Subtitle D--Training in Democracy and Human Rights; Promotions

SEC. 1941. SENSE OF CONGRESS ON TRAINING IN DEMOCRACY AND HUMAN RIGHTS.

  • It is the sense of Congress that--

    • (1) the Secretary of State should continue to enhance and expand the training provided to foreign service officers and civil service employees on how to strengthen and promote democracy and human rights; and

    • (2) the Secretary of State should continue the effective and successful use of case studies and practical workshops addressing potential challenges, and work with non-state actors, including nongovernmental organizations that support democratic principles, practices, and values.

SEC. 1942. SENSE OF CONGRESS ON ADVANCE DEMOCRACY AWARD.

  • It is the sense of Congress that--

    • (1) the Secretary of State should further strengthen the capacity of the Department to carry out result-based democracy promotion efforts through the establishment of awards and other employee incentives, including the establishment of an annual award known as Outstanding Achievements in Advancing Democracy, or the ADVANCE Democracy Award, that would be awarded to officers or employees of the Department; and

    • (2) the Secretary of State should establish the procedures for selecting recipients of such award, including any financial terms, associated with such award.

SEC. 1943. PROMOTIONS.

  • The precepts for selection boards responsible for recommending promotions of foreign service officers, including members of the senior foreign service, should include consideration of a candidate's experience or service in promotion of human rights and democracy.

SEC. 1944. PROGRAMS BY UNITED STATES MISSIONS IN FOREIGN COUNTRIES AND ACTIVITIES OF CHIEFS OF MISSION.

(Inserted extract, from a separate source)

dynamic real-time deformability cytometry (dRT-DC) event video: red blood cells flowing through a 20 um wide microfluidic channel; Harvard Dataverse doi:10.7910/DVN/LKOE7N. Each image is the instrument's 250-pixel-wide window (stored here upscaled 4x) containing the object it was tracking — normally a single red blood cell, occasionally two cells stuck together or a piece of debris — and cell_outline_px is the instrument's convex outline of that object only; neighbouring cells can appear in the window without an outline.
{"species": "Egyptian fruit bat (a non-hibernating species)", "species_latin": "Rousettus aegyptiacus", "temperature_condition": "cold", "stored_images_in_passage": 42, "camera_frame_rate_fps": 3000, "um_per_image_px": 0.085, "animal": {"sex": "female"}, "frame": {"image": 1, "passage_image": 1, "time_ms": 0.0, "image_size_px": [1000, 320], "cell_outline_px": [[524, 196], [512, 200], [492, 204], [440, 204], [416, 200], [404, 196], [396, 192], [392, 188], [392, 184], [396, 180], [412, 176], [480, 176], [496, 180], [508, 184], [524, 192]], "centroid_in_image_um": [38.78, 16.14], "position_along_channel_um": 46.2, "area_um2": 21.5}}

  • It is the sense of Congress that each chief of mission should provide input on the actions described in the Advancing Freedom and Democracy Report submitted under section 665(c) of the Foreign Relations Authorization Act, Fiscal Year 2003 (Public Law 107-228; 22 U.S.C. 2151n note), as amended by section 1621, and should intensify democracy and human rights promotion activities.

Subtitle E--Alliances With Democratic Countries

SEC. 1951. ALLIANCES WITH DEMOCRATIC COUNTRIES.

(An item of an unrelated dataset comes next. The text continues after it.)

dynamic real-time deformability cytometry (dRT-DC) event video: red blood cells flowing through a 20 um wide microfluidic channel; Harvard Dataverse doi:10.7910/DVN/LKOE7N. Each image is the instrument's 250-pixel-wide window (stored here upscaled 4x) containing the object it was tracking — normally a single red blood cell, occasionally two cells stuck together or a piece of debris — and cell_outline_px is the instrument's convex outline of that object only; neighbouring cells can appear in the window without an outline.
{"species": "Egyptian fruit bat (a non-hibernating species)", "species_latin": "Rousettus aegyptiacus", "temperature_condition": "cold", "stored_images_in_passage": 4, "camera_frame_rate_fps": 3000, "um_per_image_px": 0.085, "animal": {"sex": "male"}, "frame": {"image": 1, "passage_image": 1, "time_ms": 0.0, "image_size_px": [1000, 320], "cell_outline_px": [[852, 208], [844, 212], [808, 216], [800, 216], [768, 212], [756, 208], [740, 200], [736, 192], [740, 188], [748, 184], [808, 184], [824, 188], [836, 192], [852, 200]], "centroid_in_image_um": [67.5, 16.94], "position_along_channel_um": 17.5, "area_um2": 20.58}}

  • (a) Establishment of an Office for the Community of Democracies- The Secretary of State should, and is authorized to, establish an Office for the Community of Democracies with the mission to further develop and strengthen the institutional structure of the Community of Democracies, develop interministerial projects, enhance the United Nations Democracy Caucus, manage policy development of the United Nations Democracy Fund, and enhance coordination with other regional and multilateral bodies with jurisdiction over democracy issues.

  • (b) Sense of Congress on International Center for Democratic Transition- It is the sense of Congress that the International Center for Democratic Transition, an initiative of the Government of Hungary, serves to promote practical projects and the sharing of best practices in the area of democracy promotion and should be supported by, in particular, other European countries with experiences in democratic transitions, the United States, and private individuals.

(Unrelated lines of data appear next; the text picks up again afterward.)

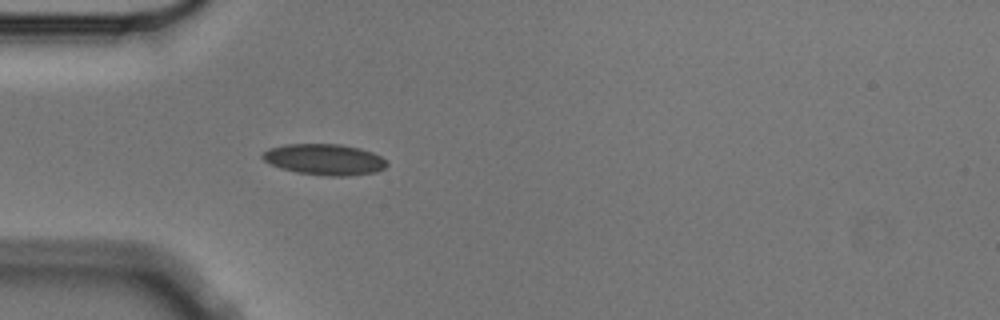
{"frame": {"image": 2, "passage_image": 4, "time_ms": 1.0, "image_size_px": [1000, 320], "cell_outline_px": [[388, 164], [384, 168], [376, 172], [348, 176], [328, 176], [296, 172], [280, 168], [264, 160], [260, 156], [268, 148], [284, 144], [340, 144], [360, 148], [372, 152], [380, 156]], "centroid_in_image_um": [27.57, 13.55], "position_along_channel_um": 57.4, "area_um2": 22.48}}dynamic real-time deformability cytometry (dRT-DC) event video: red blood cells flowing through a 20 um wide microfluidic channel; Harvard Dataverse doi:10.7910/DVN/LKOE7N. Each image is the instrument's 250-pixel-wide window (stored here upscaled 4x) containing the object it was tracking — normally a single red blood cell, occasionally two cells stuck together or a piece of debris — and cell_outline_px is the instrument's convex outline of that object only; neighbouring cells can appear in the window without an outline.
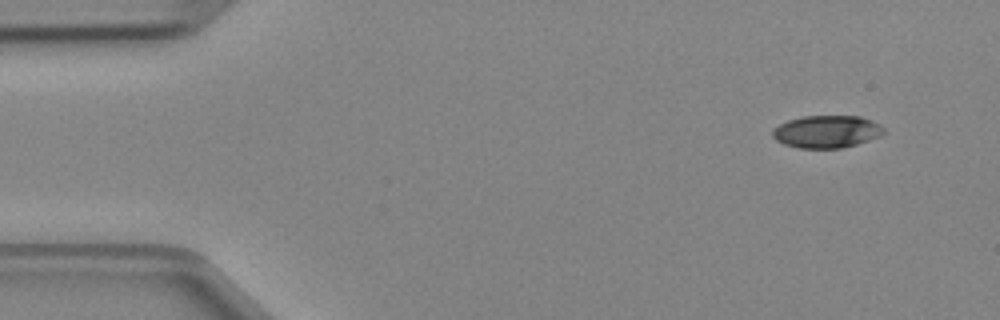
{"species": "Egyptian fruit bat (a non-hibernating species)", "species_latin": "Rousettus aegyptiacus", "temperature_condition": "cold", "stored_images_in_passage": 4, "camera_frame_rate_fps": 3000, "um_per_image_px": 0.085, "animal": {"sex": "female"}, "frame": {"image": 1, "passage_image": 1, "time_ms": 0.0, "image_size_px": [1000, 320], "cell_outline_px": [[884, 132], [880, 136], [856, 144], [840, 148], [800, 148], [784, 144], [776, 140], [772, 136], [772, 128], [788, 120], [804, 116], [860, 116], [872, 120], [880, 124], [884, 128]], "centroid_in_image_um": [70.26, 11.18], "position_along_channel_um": 14.7, "area_um2": 21.04}}
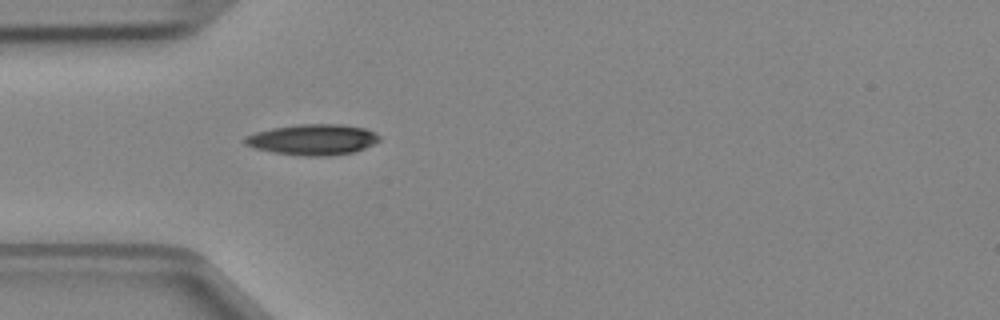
{"frame": {"image": 2, "passage_image": 4, "time_ms": 1.0, "image_size_px": [1000, 320], "cell_outline_px": [[380, 140], [364, 148], [352, 152], [328, 156], [304, 156], [272, 152], [256, 148], [244, 144], [244, 136], [256, 132], [272, 128], [300, 124], [340, 124], [364, 128], [380, 136]], "centroid_in_image_um": [26.56, 11.86], "position_along_channel_um": 58.4, "area_um2": 23.93}}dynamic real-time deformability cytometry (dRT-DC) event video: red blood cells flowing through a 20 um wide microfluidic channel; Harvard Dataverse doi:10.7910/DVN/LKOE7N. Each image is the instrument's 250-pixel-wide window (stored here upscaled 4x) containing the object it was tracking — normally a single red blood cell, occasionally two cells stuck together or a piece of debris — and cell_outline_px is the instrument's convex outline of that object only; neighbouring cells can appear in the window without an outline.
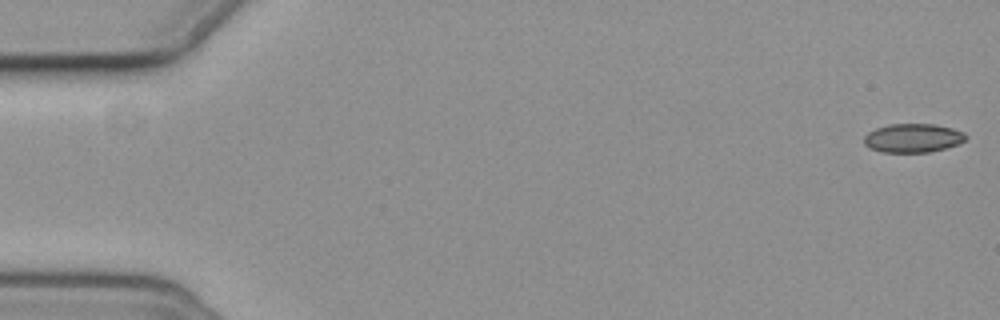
{"species": "common noctule bat (a hibernating species)", "species_latin": "Nyctalus noctula", "temperature_condition": "cold", "stored_images_in_passage": 7, "camera_frame_rate_fps": 3000, "um_per_image_px": 0.085, "animal": {"sex": "female", "body_mass_g": 19.3, "forearm_length_mm": 54.1}, "frame": {"image": 1, "passage_image": 1, "time_ms": 0.0, "image_size_px": [1000, 320], "cell_outline_px": [[968, 136], [964, 140], [956, 144], [944, 148], [928, 152], [880, 152], [868, 148], [864, 144], [864, 136], [868, 132], [876, 128], [888, 124], [932, 124], [952, 128], [964, 132]], "centroid_in_image_um": [77.55, 11.73], "position_along_channel_um": 7.4, "area_um2": 17.05}}
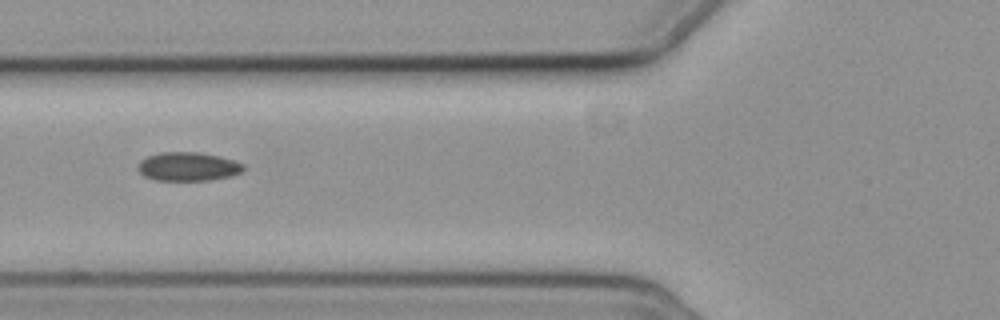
{"frame": {"image": 2, "passage_image": 6, "time_ms": 7.0, "image_size_px": [1000, 320], "cell_outline_px": [[244, 168], [240, 172], [232, 176], [212, 180], [156, 180], [144, 176], [136, 168], [136, 164], [140, 160], [148, 156], [160, 152], [200, 152], [220, 156], [236, 160], [244, 164]], "centroid_in_image_um": [15.98, 14.15], "position_along_channel_um": 109.8, "area_um2": 17.92}}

Subtitle F--Funding for Promotion of Democracy

SEC. 1961. SENSE OF CONGRESS ON THE UNITED NATIONS DEMOCRACY FUND.

  • It is the sense of Congress that the United States should work with other countries to enhance the goals and work of the United Nations Democracy Fund, an essential tool to promote democracy, and in particular support civil society in their efforts to help consolidate democracy and bring about transformational change.

SEC. 1962. THE HUMAN RIGHTS AND DEMOCRACY FUND.

  • The purpose of the Human Rights and Democracy Fund should be to support innovative programming, media, and materials designed to uphold democratic principles, support and strengthen democratic institutions, promote human rights and the rule of law, and build civil societies in countries around the world.

Passed the Senate March 13, 2007.

Attest:

Secretary.

110th CONGRESS

1st Session

S. 4

AN ACT

To make the United States more secure by implementing unfinished recommendations of the 9/11 Commission to fight the war on terror more effectively, to improve homeland security, and for other purposes.